Knowing that IRE1α activation drives CIPN raised another question for the research team. Could measuring IRE1α activation in circulating immune cells predict which patients will develop severe nerve damage before symptoms appear? If doctors could identify high-risk patients early, they might be able to intervene with preventive treatments before nerves sustain permanent damage.
Researchers conducted a small pilot study with women receiving paclitaxel for gynecologic cancers, collecting blood samples before and during each chemotherapy cycle. Analyzing immune cells from these blood samples, the team measured activation levels of the IRE1α-XBP1 pathway throughout treatment.
Patients who later developed severe CIPN showed higher IRE1α-XBP1 activation in their circulating immune cells, and elevated activation appeared before symptoms began. Women whose immune cells showed low IRE1α-XBP1 activation went on to experience less severe neuropathy, suggesting that the pathway functions as an early warning signal for nerve damage.
A blood test measuring IRE1α-XBP1 activation could eventually help identify individuals at highest risk of neuropathy, allowing for preventive measures before nerve damage occurs.
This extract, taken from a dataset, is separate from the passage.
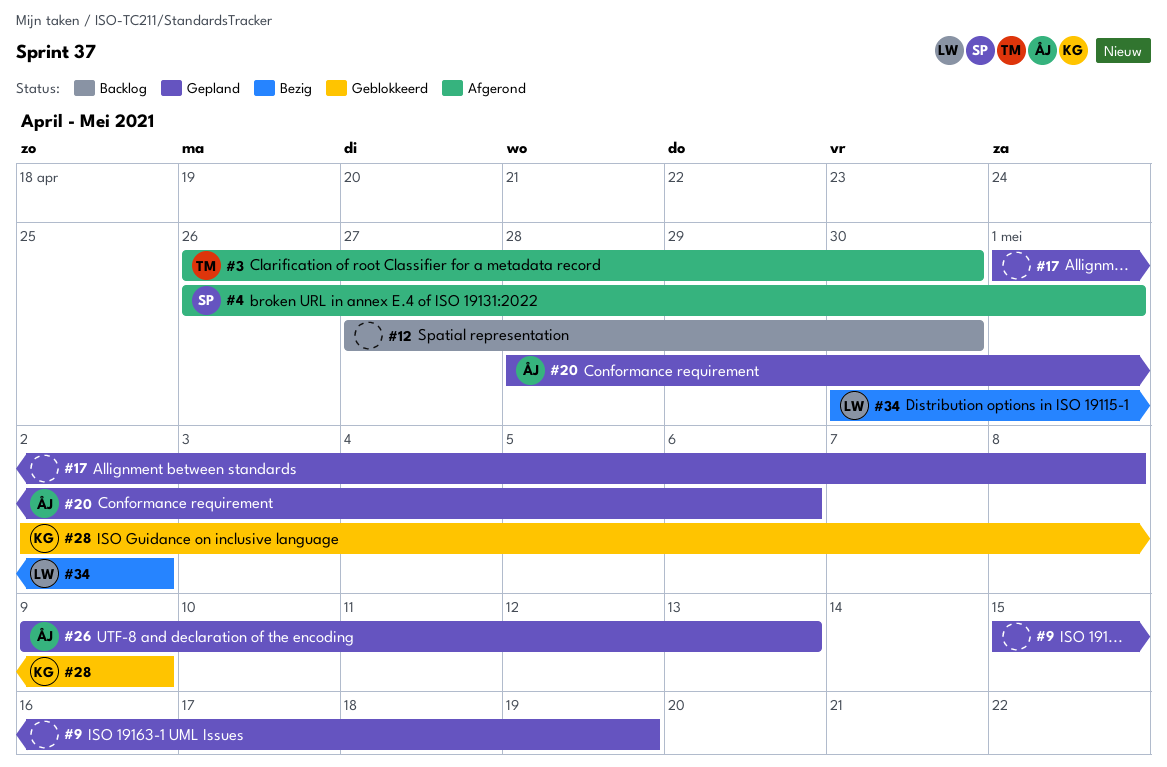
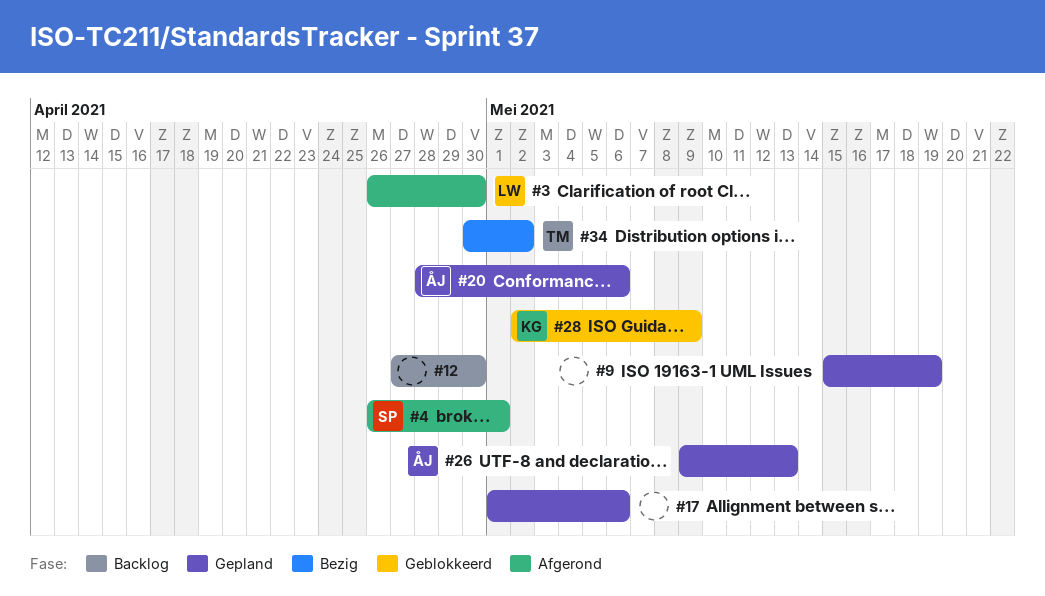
#3, owner: TM -> LW
#17, due: May 8 -> May 6
#34, owner: LW -> TM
Patients identified as high-risk might receive IRE1α inhibitors alongside their chemotherapy from the beginning of treatment, potentially sparing them from chronic pain and numbness that can persist for years.
What Researchers Plan to Study Next

Several questions remain before these findings can change clinical practice for cancer patients receiving chemotherapy. Researchers want to identify which specific immune cell subsets drive CIPN development, since macrophages may not be the only immune cells involved in the inflammatory cascade.
Scientists also plan to evaluate whether paclitaxel activates endoplasmic reticulum stress sensors in neurons or vascular cells directly, since some nerve damage might still occur through mechanisms independent of immune cell activation. Understanding all the pathways involved in CIPN will help researchers develop treatments that address every aspect of chemotherapy-induced nerve damage.
Larger clinical studies are planned to validate IRE1α-XBP1 as both a biomarker for predicting CIPN risk and a target for preventive treatment. If upcoming trials confirm the pilot study findings, blood tests measuring IRE1α-XBP1 activation could become a standard part of chemotherapy treatment planning within several years.
For the millions of cancer patients who face chemotherapy each year, these findings offer hope that one of treatment’s most dreaded side effects might soon become preventable. Rather than accepting chronic pain and numbness as the price of fighting cancer, patients might one day receive protective medications that keep their nerves healthy throughout treatment. By shifting focus from neurons to immune cells, researchers have opened a new path toward solving a problem that has plagued cancer medicine for decades.